#### [Work order]
Identify all lines below that hold "syukur" and collect them.
--- Data extracts Enclosed Below ---
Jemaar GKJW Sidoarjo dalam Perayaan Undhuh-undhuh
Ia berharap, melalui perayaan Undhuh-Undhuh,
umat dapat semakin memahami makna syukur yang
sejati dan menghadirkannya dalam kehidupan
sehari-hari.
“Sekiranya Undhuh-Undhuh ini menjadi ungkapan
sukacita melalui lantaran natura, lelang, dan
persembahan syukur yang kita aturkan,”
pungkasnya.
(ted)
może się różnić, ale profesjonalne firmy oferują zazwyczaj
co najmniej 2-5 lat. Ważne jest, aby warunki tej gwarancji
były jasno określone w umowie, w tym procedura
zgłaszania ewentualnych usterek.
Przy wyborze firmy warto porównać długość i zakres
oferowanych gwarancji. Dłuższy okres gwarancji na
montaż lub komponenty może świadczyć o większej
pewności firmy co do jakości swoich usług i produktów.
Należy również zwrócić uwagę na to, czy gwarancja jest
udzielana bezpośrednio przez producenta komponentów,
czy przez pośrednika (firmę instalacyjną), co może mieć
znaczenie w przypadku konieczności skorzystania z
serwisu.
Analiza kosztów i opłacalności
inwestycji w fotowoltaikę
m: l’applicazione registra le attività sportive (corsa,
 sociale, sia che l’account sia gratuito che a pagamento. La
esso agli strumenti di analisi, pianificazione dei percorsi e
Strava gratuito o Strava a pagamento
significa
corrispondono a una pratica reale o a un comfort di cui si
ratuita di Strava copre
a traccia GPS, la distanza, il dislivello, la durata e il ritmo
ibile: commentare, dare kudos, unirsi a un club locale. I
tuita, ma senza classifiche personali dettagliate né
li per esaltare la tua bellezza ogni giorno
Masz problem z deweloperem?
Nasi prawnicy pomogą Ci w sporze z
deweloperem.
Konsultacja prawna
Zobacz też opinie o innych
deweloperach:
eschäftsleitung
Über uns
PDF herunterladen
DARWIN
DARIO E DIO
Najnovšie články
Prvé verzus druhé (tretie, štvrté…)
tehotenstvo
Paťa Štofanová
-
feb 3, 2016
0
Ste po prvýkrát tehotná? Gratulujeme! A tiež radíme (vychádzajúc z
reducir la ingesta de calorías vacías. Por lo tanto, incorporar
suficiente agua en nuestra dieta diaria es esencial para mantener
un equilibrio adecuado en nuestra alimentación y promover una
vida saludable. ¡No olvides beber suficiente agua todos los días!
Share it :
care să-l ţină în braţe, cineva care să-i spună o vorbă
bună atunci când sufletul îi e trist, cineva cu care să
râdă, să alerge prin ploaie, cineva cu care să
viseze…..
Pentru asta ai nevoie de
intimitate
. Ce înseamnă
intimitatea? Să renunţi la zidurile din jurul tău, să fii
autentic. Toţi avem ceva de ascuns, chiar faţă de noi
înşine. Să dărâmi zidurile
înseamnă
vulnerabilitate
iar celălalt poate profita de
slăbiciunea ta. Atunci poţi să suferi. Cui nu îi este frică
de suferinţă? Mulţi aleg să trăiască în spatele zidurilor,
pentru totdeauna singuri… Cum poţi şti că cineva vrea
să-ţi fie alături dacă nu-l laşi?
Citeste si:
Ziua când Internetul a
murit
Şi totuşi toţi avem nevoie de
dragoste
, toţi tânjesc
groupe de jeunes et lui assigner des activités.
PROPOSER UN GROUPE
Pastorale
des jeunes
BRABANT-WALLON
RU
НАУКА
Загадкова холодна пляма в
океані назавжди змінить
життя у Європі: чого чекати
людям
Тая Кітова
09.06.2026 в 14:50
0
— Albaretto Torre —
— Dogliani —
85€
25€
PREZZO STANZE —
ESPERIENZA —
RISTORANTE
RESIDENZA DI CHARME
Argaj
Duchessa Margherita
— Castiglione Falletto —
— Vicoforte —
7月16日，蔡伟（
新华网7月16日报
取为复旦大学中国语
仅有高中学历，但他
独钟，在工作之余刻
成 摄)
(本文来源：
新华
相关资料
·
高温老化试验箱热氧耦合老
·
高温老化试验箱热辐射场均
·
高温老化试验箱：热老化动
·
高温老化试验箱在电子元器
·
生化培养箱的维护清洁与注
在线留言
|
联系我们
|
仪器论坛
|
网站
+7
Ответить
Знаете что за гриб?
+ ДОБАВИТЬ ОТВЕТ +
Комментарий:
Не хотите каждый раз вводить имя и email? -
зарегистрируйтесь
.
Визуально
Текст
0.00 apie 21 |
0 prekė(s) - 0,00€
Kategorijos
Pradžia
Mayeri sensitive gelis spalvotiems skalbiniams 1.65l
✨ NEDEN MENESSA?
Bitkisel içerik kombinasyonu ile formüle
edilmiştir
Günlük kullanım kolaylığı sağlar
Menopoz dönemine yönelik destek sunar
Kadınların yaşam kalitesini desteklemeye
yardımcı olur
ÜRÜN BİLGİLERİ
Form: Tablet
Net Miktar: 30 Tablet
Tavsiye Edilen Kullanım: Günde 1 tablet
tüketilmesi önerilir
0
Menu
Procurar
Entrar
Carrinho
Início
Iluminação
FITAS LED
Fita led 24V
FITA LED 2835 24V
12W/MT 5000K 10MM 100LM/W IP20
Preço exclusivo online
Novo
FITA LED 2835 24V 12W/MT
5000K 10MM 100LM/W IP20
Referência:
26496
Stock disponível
--- End of Enclosed Data extracts ---
#### [Response to the task]
umat dapat semakin memahami makna syukur yang
persembahan syukur yang kita aturkan,”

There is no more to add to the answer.